Franziska Hartmann ist seit einigen Jahren Spezialistin für Frauen in Extremsituationen. Für ihre Hauptrolle in dem ARD-Drama "Kalt" (2022) als Erzieherin, deren Leben nach dem Verschwinden zweier Kinder in Scherben liegt, ist sie mit dem Robert-Geisendörfer-Preis geehrt worden, für ihre Verkörperung einer Berufssoldatin, die sich in der ZDF-Serie "Neuland" (2022) um die Kinder ihrer Schwester kümmern muss, bekam sie den Grimme-Preis. Weitere Auszeichnungen gab es für "Sterne über uns" (2019), das Regiedebüt von Ebelt; Hartmann spielt hier eine Frau, die mit ihrem Sohn in den Wald zieht, als sie ihre Wohnung verliert, aber tagsüber ganz normal ihrer Arbeit nachgeht. Die Regisseurin interessiert sich ebenfalls vor allem für Grenzfälle; die beiden Frauen haben sich offensichtlich gesucht und gefunden. 

Ihren zweiten Film, "Monster im Kopf", hat Ebelt ähnlich karg gestaltet: Die Kamera (hier wie dort Bernhard Keller) erzählt die Geschichte nicht, sondern schaut in langen Einstellungen zu, wie Sandra ihr Leben meistert. Meist gelingt das eher recht, manchmal auch eher schlecht. Die täglichen Besuche bei ihrer Mutter (Martina Eitner-Acheampong) zum Beispiel sind sichtlich anstrengend; in diesen Szenen zeigt Ebelt, welch’ psychische Belastung es darstellen kann, wenn sich Menschen um ihre pflegebedürftigen Eltern kümmern. Seltene Höhepunkte in Sandras überschaubarem Dasein sind die gelegentlichen Ausflüge mit Miki in die Tuning-Szene. Hier kommt es auch zur ersten Explosion, als sie einen Fahrer verprügelt, der den Motor von Mikis aufgemotztem Rennwagen auf dem Gewissen hat. Damit deutet Ebelt zwar einen möglichen Grund für Sandras Haftstrafe an, aber der ohnehin größtenteils außerhalb des Bildes stattfindende Gewaltausbruch lässt allenfalls im Ansatz erahnen, wozu diese Frau fähig ist. 
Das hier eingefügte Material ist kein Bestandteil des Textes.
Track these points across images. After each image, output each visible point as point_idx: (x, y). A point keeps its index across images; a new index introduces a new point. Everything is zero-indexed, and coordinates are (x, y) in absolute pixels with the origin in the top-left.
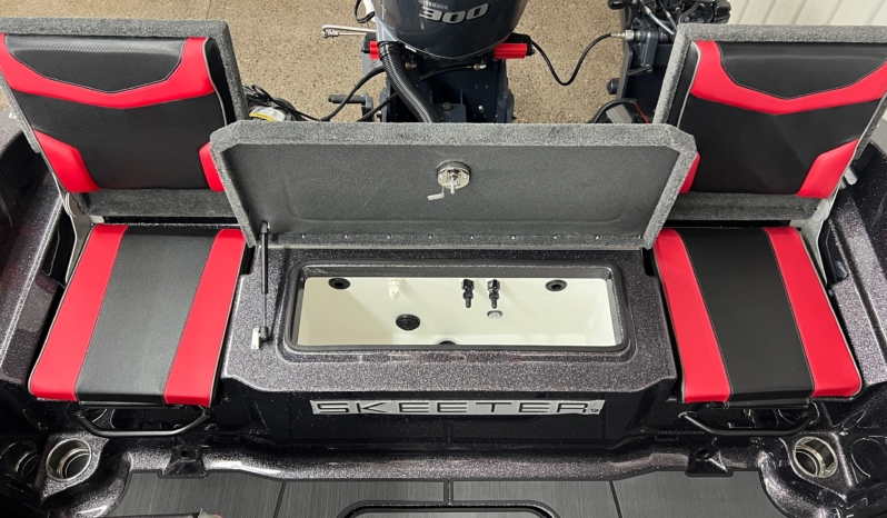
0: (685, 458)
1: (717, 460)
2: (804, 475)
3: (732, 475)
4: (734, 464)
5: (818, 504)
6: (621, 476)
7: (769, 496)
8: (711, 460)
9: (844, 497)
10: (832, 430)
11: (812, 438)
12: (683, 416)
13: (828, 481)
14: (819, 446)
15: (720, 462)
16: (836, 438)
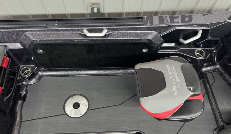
0: (20, 101)
1: (23, 94)
2: (29, 75)
3: (28, 91)
4: (25, 90)
5: (37, 73)
6: (21, 119)
7: (34, 83)
8: (23, 95)
9: (36, 68)
10: (20, 66)
11: (21, 71)
12: (5, 100)
13: (32, 70)
14: (24, 70)
15: (23, 93)
16: (22, 66)
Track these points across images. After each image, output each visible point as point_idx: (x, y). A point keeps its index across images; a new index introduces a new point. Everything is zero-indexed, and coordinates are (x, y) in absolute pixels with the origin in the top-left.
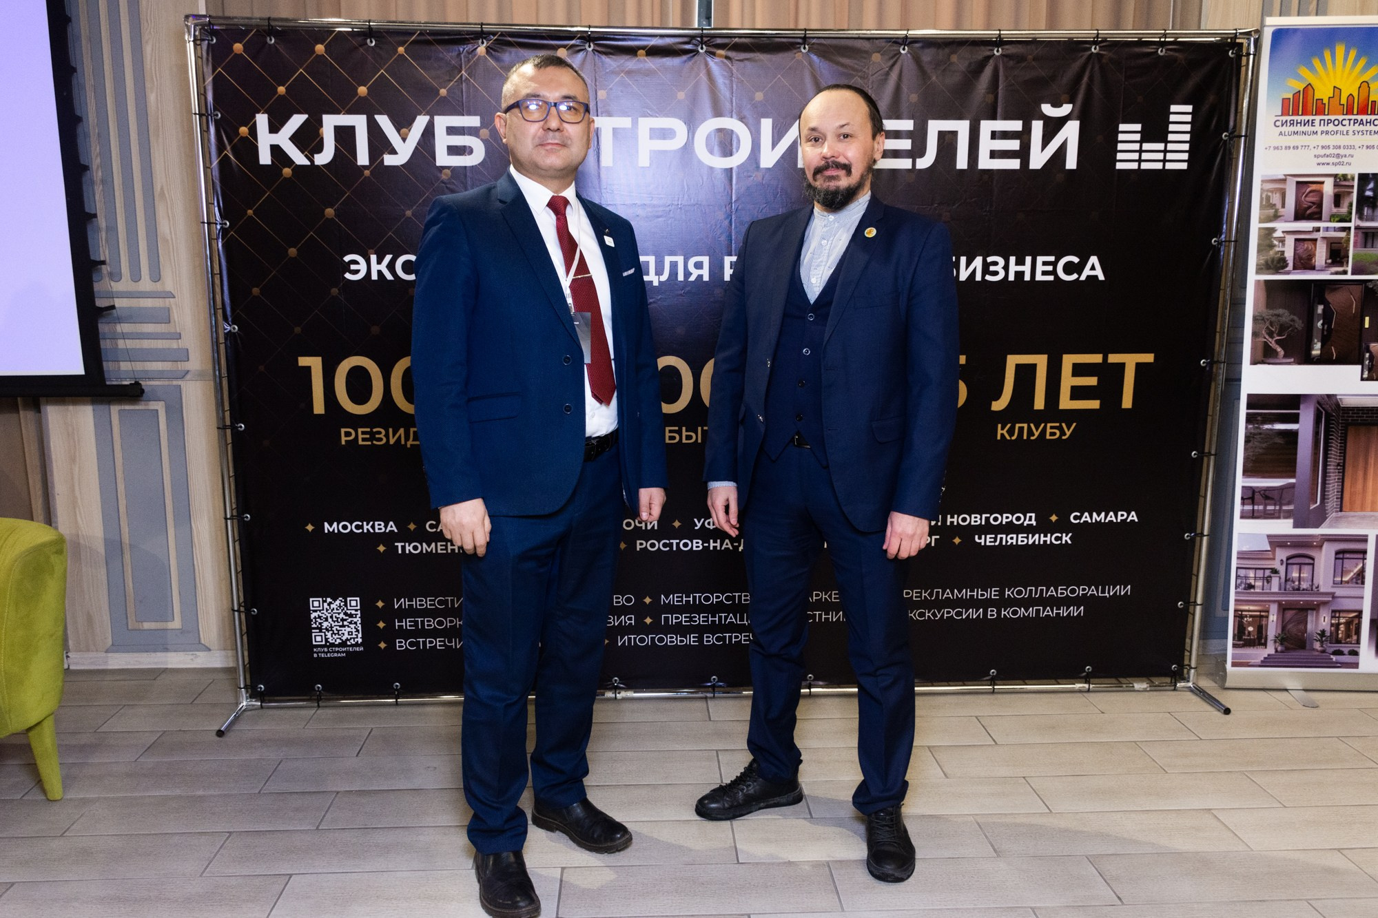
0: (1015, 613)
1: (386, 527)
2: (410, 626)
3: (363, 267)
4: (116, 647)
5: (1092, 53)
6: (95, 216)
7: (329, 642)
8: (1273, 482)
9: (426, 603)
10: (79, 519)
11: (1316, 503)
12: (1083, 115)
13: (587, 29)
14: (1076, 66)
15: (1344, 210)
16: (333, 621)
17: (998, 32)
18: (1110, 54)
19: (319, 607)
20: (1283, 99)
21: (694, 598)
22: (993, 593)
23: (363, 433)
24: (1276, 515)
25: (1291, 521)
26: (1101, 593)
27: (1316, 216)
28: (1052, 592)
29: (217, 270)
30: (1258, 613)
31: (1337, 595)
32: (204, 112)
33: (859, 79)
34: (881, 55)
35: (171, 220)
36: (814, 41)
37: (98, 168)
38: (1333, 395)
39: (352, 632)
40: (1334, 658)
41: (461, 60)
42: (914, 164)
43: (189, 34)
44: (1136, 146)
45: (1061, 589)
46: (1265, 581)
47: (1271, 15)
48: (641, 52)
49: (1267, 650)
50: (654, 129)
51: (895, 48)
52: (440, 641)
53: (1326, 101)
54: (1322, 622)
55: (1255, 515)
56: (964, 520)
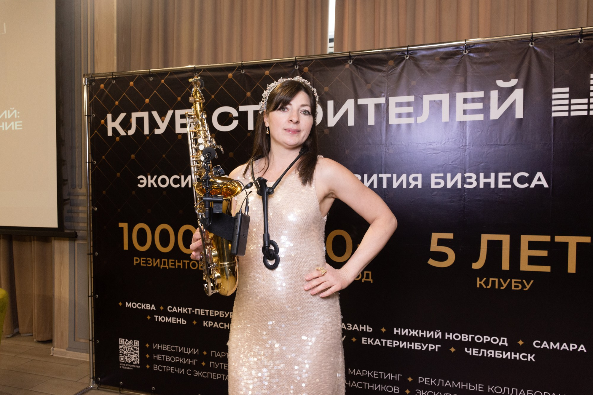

Da die Regisseurin ihrem Stil konsequent treu bleibt, ist die erst gegen Ende offenbarte Tat von einer erschütternden Grausamkeit. Schonungslos und ungeschnitten dokumentiert der Film, wie quälend lang es dauert, einen Menschen ohne Waffe umzubringen. Sandras Wut schlägt zwar umgehend in Verzweiflung um, als ihr klar wird, was geschehen ist, aber nun zeigt sich, wie klug es war, dass Ebelt ihre Geschichte nicht chronologisch erzählt hat.

Hartmann, die in ihren Rollen ohnehin keinen Wert darauf legt, dass ihr die Sympathien zufliegen, verkörpert Sandra mit Ausnahme der Wutausbrüche und der Momente mit Miki betont verschlossen. Einmal zeigt der Film die Frau allein beim Essen in der Kantine; bis auf den Freund und die Mutter scheint sie keine sozialen Kontakte zu haben. Trotzdem gelingt der Schauspielerin das Kunststück, Empathie für Sandra zu wecken; das hätte vermutlich nicht funktioniert, wenn sich die Tat bereits zum Auftakt ereignet hätte. Der Hauptdarstellerin ist es auch zu verdanken, dass das Drama Film selbst dann fesselt, wenn im Grunde nichts passiert, was recht oft der Fall ist, wenn die Kamera Sandra wieder mal einfach bloß beim Denken beobachtet. Franziska Hartmann hat für ihre Rolle 2024 den Deutschen Schauspielpreis bekommen.